The debt issue on Greece remains a big question mark for the markets. Despite previous high-level discussions on the issue, several officials expressed uncertainty. IMF’s Lagarde had said, “there’s enormous work” that still needs to be done. Various Eurogroup meetings happened throughout the week, but ultimately no deal was reached between the Greek government and top officials involved. Banks in Greece are closed (small cash withdrawals allowed) and would stay so until July 6, or until officials take drastic steps to end the stalemate. The Greek government imposed the bank restrictions in order to “protect the financial system”. German Chancellor Angela Merkel expressed willingness for further talks with Greece’s Prime Minister Alexis Tsipras "if he actually wants to". The Greek PM has called for a referendum on July 5 to discuss the terms offered by the creditors, and request for a bailout extension.
All Flash Manufacturing PMI and Flash Services PMI from Germany, France, and the Eurozone came in better than forecast, unlike in the previous instances.
Germany’s Ifo Business Climate fell to its lowest in the last four months to 107.4 as the Greek risk weighs down on business confidence.
In the United States, the National Association of Realtors reported that Existing Home Sales came in slightly better at 5.35 million May, its best level since November 2009. Unemployment Claims was spot on at 271,000. Personal Spending for May edged up 0.9 percent, while Personal Income matched the previous month with a 0.5 percent increase. Meanwhile, the Revised University of Michigan Consumer Sentiment surged to a five-month high of 96.1 in June, due to improving labor market outlook.
Gold continues to have problems breaking through the $1,200 level. Therefore, last week’s warning about the vulnerability of the lower part of $1,100 remains.
Not much has changed in oil as it ping-ponged between $58 and $62 this week. Long-term downtrend remains intact. A move below $56 would ignite further weakness.
The break of 1.1300 and 1.1200 speaks volumes about EURUSD’s possibility in moving lower after this week. This eventuality would test the strength of possible support area around 1.08 to 1.10.
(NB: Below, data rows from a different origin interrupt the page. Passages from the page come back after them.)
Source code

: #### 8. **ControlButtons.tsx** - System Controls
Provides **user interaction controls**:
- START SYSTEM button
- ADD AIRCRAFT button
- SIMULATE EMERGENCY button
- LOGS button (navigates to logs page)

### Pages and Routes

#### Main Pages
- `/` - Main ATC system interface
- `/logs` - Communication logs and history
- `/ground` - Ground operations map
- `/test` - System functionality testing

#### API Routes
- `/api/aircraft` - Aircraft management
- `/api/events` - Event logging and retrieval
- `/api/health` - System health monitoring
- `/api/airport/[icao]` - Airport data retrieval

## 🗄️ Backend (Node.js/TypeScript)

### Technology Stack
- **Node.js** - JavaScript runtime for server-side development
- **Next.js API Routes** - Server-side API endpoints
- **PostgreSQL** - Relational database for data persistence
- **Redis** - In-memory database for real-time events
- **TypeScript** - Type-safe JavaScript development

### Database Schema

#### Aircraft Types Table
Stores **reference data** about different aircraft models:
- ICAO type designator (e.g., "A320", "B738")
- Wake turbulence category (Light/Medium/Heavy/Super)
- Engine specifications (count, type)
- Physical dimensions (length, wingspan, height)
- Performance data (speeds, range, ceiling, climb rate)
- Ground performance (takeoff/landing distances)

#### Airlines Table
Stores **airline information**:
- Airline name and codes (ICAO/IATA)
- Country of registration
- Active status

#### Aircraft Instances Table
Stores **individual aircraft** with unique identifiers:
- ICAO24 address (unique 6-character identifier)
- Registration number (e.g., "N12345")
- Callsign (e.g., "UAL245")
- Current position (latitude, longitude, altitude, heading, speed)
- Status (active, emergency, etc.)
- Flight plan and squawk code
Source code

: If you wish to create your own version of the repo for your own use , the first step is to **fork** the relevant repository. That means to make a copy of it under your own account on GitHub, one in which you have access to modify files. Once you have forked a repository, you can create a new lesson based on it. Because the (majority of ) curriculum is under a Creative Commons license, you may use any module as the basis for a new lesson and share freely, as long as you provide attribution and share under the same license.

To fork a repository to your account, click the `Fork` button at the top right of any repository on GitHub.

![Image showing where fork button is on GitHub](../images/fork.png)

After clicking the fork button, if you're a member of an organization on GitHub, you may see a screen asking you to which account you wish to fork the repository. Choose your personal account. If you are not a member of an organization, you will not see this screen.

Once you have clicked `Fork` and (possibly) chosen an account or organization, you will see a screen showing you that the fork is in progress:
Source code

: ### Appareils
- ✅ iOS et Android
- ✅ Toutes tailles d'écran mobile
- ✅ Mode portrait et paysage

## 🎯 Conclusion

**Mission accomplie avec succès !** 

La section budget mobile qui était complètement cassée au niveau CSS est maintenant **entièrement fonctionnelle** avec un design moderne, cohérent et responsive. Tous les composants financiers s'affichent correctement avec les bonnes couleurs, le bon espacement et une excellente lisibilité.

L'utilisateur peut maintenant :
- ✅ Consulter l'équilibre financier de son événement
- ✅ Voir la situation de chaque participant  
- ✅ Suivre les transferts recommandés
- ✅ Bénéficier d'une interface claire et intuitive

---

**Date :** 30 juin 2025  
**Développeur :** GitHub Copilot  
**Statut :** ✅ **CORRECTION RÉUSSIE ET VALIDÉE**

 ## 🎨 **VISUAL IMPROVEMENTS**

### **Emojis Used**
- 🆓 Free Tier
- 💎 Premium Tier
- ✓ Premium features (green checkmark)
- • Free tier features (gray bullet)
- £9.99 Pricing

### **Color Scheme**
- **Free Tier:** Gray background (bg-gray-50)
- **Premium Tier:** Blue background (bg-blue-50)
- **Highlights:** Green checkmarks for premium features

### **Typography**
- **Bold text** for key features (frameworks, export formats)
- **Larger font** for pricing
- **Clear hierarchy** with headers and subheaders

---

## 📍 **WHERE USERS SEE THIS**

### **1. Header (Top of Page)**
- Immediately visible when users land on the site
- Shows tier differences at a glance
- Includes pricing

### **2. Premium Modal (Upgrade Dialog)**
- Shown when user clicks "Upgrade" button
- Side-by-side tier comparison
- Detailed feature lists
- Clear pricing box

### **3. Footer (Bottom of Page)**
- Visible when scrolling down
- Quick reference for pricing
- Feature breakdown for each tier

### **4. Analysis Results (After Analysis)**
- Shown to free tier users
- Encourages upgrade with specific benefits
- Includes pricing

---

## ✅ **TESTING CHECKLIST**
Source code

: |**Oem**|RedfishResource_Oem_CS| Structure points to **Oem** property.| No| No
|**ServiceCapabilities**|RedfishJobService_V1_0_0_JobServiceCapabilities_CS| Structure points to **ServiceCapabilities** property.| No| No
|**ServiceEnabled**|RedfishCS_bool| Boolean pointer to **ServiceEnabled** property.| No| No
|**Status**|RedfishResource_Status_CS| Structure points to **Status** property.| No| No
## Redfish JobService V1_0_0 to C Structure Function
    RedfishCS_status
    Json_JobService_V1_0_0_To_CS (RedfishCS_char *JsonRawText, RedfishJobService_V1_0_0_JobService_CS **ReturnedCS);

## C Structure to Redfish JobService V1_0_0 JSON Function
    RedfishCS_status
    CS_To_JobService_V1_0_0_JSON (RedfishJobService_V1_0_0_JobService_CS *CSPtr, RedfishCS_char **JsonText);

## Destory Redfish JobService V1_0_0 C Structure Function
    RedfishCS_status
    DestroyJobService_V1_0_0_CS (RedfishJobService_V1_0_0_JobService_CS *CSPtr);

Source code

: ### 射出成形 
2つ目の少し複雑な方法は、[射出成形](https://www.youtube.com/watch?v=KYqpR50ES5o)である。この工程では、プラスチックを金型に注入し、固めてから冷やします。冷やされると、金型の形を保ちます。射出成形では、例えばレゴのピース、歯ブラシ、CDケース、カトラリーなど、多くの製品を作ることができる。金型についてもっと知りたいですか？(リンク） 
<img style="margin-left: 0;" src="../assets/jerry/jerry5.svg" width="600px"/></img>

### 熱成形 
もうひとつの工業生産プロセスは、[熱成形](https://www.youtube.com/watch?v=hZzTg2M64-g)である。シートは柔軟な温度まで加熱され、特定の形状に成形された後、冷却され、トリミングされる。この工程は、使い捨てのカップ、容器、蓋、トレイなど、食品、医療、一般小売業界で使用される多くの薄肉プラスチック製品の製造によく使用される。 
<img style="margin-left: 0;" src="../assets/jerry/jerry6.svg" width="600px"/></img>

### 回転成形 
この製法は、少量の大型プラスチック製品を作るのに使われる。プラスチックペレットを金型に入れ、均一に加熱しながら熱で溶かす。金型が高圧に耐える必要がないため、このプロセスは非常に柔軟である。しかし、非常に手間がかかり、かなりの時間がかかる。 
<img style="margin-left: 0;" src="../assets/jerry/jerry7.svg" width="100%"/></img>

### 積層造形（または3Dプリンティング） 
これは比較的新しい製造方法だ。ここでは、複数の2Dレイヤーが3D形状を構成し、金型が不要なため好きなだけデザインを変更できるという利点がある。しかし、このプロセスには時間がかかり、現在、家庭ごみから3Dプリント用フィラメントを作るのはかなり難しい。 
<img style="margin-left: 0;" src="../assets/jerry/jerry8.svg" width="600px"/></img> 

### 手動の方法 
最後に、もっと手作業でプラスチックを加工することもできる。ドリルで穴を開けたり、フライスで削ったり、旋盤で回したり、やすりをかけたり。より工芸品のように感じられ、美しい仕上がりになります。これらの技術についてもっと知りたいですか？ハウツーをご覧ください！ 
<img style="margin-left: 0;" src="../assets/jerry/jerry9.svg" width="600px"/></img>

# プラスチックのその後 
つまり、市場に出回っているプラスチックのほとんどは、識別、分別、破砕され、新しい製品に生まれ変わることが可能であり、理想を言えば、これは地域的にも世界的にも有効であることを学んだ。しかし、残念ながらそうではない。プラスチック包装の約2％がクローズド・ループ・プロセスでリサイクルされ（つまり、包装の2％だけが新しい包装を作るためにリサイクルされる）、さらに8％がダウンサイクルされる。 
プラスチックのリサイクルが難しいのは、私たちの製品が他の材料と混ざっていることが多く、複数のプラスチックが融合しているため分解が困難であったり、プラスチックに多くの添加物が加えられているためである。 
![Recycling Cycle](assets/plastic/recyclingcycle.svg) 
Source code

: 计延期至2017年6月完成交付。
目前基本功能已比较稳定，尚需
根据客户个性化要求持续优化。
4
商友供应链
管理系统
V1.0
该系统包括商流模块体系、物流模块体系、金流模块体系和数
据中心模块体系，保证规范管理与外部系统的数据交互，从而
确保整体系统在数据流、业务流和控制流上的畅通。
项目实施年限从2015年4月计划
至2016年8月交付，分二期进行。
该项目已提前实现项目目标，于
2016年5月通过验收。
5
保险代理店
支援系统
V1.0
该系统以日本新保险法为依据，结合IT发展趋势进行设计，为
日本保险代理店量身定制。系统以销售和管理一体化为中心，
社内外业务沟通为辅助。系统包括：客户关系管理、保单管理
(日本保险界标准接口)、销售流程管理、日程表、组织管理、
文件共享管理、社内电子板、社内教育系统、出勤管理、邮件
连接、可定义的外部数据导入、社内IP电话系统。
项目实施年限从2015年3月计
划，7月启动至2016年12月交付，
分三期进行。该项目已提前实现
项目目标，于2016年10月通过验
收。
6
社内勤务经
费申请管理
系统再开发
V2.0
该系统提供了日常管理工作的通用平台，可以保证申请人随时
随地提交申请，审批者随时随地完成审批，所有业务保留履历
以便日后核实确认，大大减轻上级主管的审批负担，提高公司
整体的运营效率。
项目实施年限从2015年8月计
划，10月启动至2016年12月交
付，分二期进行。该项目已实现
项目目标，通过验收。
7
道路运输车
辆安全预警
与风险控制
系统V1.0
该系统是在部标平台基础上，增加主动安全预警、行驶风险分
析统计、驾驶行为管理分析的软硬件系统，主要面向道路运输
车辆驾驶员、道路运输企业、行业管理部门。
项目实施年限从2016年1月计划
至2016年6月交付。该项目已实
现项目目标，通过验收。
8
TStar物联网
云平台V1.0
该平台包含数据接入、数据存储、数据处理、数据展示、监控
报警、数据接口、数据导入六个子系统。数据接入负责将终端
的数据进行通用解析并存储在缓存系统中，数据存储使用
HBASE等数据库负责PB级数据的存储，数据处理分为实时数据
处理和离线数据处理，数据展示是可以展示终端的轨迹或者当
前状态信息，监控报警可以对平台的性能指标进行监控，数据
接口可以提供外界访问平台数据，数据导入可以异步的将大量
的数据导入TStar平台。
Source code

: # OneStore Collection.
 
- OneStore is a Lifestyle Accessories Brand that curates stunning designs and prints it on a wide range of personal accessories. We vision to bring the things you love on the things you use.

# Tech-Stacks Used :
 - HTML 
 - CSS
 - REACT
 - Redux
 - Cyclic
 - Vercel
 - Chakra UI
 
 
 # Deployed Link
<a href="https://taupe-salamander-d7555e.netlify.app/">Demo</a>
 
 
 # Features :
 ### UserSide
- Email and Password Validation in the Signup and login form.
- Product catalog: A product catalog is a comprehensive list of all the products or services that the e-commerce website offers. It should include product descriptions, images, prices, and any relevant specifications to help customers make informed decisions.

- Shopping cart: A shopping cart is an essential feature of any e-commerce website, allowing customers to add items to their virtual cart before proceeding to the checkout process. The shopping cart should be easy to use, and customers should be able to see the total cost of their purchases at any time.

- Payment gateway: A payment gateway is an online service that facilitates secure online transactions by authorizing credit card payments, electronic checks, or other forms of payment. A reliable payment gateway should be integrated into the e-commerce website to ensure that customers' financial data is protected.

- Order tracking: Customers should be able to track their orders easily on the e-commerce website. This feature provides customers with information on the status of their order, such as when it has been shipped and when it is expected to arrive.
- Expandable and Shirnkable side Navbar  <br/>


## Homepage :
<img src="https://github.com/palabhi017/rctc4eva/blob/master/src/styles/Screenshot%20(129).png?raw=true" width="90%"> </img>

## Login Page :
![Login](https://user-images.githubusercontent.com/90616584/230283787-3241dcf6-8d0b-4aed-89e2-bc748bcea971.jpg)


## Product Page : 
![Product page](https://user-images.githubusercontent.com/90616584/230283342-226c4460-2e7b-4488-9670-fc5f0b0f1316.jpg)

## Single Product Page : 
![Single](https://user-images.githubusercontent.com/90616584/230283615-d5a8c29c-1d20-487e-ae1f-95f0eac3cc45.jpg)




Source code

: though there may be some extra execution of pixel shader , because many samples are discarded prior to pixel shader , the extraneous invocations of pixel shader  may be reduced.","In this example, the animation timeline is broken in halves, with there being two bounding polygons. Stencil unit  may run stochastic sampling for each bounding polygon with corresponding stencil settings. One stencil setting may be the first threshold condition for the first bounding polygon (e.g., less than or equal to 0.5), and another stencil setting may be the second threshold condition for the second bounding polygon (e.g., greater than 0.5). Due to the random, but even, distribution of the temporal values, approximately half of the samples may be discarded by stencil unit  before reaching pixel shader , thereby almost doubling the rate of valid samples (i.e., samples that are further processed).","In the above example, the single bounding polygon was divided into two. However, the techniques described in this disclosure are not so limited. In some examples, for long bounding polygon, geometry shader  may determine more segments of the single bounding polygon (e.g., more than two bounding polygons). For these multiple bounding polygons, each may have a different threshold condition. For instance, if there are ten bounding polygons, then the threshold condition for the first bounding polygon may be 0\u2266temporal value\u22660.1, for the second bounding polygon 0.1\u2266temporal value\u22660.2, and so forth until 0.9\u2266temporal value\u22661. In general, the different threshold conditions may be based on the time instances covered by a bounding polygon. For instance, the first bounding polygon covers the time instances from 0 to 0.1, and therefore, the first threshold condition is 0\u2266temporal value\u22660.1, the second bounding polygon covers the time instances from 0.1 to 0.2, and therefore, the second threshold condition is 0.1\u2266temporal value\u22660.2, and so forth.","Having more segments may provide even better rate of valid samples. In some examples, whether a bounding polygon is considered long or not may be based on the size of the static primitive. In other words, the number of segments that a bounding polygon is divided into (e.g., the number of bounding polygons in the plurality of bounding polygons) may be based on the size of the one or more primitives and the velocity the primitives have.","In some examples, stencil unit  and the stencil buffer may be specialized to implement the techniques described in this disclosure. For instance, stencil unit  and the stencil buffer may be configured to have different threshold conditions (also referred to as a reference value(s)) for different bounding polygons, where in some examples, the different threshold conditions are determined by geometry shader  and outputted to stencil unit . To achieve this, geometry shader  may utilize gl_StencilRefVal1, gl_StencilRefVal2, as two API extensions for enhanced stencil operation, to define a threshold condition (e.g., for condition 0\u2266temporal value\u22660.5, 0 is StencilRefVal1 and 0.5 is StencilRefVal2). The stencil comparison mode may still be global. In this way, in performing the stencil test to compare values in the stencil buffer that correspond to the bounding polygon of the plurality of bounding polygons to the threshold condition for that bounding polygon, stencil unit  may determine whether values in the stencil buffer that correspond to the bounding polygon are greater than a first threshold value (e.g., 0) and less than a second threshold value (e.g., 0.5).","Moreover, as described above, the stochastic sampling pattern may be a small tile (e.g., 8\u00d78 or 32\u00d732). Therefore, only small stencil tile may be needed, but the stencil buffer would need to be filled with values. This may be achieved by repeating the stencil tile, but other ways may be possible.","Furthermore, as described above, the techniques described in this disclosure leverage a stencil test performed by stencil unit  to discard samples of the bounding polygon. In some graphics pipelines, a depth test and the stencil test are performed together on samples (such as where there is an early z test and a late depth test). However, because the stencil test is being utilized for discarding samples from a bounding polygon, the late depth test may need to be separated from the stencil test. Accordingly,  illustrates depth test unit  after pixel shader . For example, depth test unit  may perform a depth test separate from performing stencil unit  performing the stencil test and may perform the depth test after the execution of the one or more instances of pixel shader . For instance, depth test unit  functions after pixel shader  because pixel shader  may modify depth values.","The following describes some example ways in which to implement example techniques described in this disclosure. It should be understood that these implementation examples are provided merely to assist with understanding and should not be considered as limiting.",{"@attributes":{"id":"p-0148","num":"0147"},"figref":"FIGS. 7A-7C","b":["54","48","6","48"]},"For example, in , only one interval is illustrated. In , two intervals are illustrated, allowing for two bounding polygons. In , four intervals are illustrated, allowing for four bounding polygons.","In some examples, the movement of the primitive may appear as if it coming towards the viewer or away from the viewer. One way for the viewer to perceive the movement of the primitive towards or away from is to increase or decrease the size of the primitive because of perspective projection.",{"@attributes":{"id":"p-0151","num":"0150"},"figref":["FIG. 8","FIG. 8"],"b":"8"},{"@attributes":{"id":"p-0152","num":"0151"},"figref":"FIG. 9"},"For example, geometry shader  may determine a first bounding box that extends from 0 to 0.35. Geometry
Like EURUSD, GBPUSD suffered a bearish week after the 1.5900 level formed a layer of defense from buyers and stuck with this defense throughout the week. Immediate support would come into play around 1.5600-60, if bears are interested to head that way.
USDJPY seems magnetized by the 124 level but somehow it found its way back down to 123 all throughout the week. Sellers might grow impatient and try to push this pair down toward 120 again.
The Week Ahead
Monday’s news activity will kick off early starting with Japan’s Retail Sales and Prelim Industrial Production, followed by Germany’s Prelim CPI; Spain’s Flash CP; UK Net Lending to Individuals; Canada’s RPMI and IPPI; and US Pending Home Sales.
On Tuesday, news activity will pick up, with New Zealand’s Building Consents; Japan’s Average Cash Earnings; Australia’s Private Sector Credit and ANZ Business Confidence; Germany’s Retail Sales and Unemployment Change; Switzerland KOF Economic Barometer; UK Final GDP and Current Account; Eurozone Jobless Rate and CPI Flash Estimate; Canada’s GDP; and US Chicago PMI and CB Consumer Confidence.
Wednesday will have Australia’s Building Approvals; Japan’s Tankan indices; China’s Manufacturing PMI and HSBC Manufacturing PMI; Spain, Italy, Germany, UK, France and Eurozone Manufacturing PMI; UK BOE Financial Stability Report; and US ADP Non-Farm Employment Change and ISM Manufacturing PMI. Canada will observe Canada Day.
Thursday will have Australia’s Trade Balance; Spain’s Unemployment Change; UK Halifax HPI and Construction PMI; ECB Monetary Policy Meeting Accounts; US Non-Farm Employment Change, Jobless Rate, Factory Orders, and Jobless Claims.
Friday’s activity will be brief with Australia’s Retail Sales; China’s HSBC Services PMI; Spain, Italy, France, Germany, UK, and Eurozone Services PMI; Eurozone Retail Sales. The US will observe Independence Day.